» **Assignment**
Reproduce the data below verbatim from the line containing "Referral/Auth | Status |" through its final line, and produce nothing more.

Exercise materials Block Start

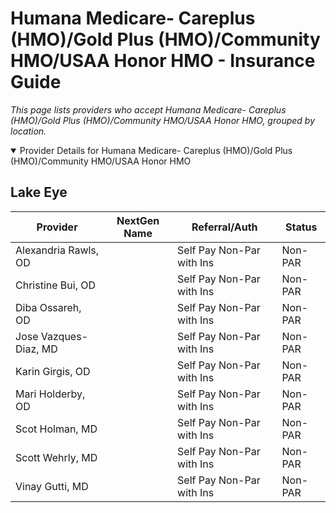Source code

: # Humana Medicare- Careplus (HMO)/Gold Plus (HMO)/Community HMO/USAA Honor HMO - Insurance Guide

*This page lists providers who accept Humana Medicare- Careplus (HMO)/Gold Plus (HMO)/Community HMO/USAA Honor HMO, grouped by location.*

<details open><summary>Provider Details for Humana Medicare- Careplus (HMO)/Gold Plus (HMO)/Community HMO/USAA Honor HMO</summary>

## Lake Eye 

| Provider | NextGen Name | Referral/Auth | Status |
|----------|-------------|--------------|--------|
| Alexandria Rawls, OD |  | Self Pay Non-Par with Ins | Non-PAR |
| Christine Bui, OD |  | Self Pay Non-Par with Ins | Non-PAR |
| Diba Ossareh, OD |  | Self Pay Non-Par with Ins | Non-PAR |
| Jose Vazques-Diaz, MD |  | Self Pay Non-Par with Ins | Non-PAR |
| Karin Girgis, OD |  | Self Pay Non-Par with Ins | Non-PAR |
| Mari Holderby, OD |  | Self Pay Non-Par with Ins | Non-PAR |
| Scot Holman, MD |  | Self Pay Non-Par with Ins | Non-PAR |
| Scott Wehrly, MD |  | Self Pay Non-Par with Ins | Non-PAR |
| Vinay Gutti, MD |  | Self Pay Non-Par with Ins | Non-PAR |

</details>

Exercise materials Block End

» **Exercise answer**
| Provider | NextGen Name | Referral/Auth | Status |
|----------|-------------|--------------|--------|
| Alexandria Rawls, OD |  | Self Pay Non-Par with Ins | Non-PAR |
| Christine Bui, OD |  | Self Pay Non-Par with Ins | Non-PAR |
| Diba Ossareh, OD |  | Self Pay Non-Par with Ins | Non-PAR |
| Jose Vazques-Diaz, MD |  | Self Pay Non-Par with Ins | Non-PAR |
| Karin Girgis, OD |  | Self Pay Non-Par with Ins | Non-PAR |
| Mari Holderby, OD |  | Self Pay Non-Par with Ins | Non-PAR |
| Scot Holman, MD |  | Self Pay Non-Par with Ins | Non-PAR |
| Scott Wehrly, MD |  | Self Pay Non-Par with Ins | Non-PAR |
| Vinay Gutti, MD |  | Self Pay Non-Par with Ins | Non-PAR |

</details>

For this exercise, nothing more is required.